Don’t pick up the flavored packages at the grocery store. They have a lot of sugar. Instead, make your oatmeal at home using rolled oats.

You can throw in some diced apples and a dash of cinnamon. To add calcium and protein, make your oatmeal with milk.

13. Veggie Pita

If you can make vegetables fun for kids, they will be more open to trying new foods. Get a whole-wheat pita and spread hummus in the pocket. You can add sliced bell peppers, lettuce, cucumber, and carrots.

Veggies have a ton of minerals and essential vitamins.

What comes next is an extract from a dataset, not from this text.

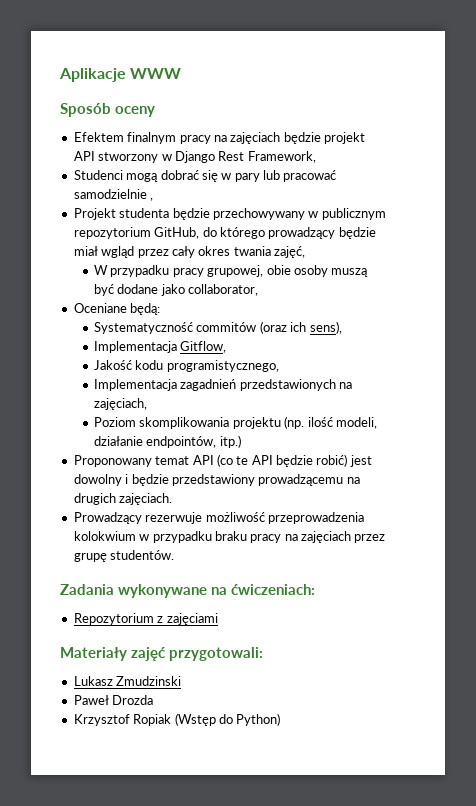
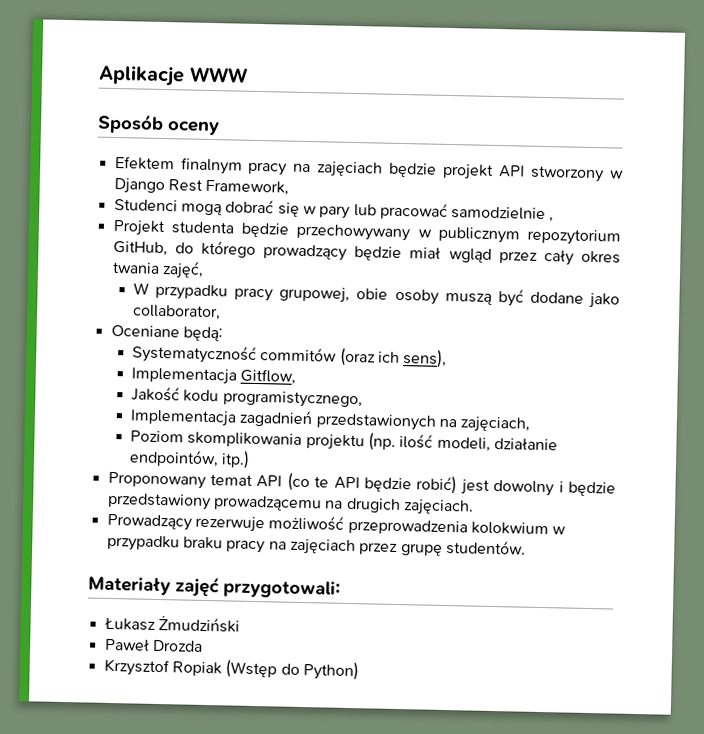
[60,584,315,598] [73,613,218,625] // Zadania wykonywane na ćwiczeniach: // Repozytorium z zajęciami -> (526, 547) none
[73,676,182,686] Lukasz Zmudzinski -> [103,615,240,633] Łukasz Żmudziński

This is an excellent way to up their vegetable count for the day.

14. Boiled Eggs

For a quick protein-filled treat, keep a few boiled eggs in your fridge. They are nutritious and a great snack for kids. Hardboiled eggs have minerals and vitamins like vitamin B12, selenium, and riboflavin.

There are two carotenoids, zeaxanthin, and lutein, that are helpful for eye health. They are also a top source for choline, a vitamin essential for brain development.

Now You Have Some Ideas for Healthy Kids Snacks

We hope you found this guide on healthy treats helpful. Offer these kids snacks at home and send them to school with your child.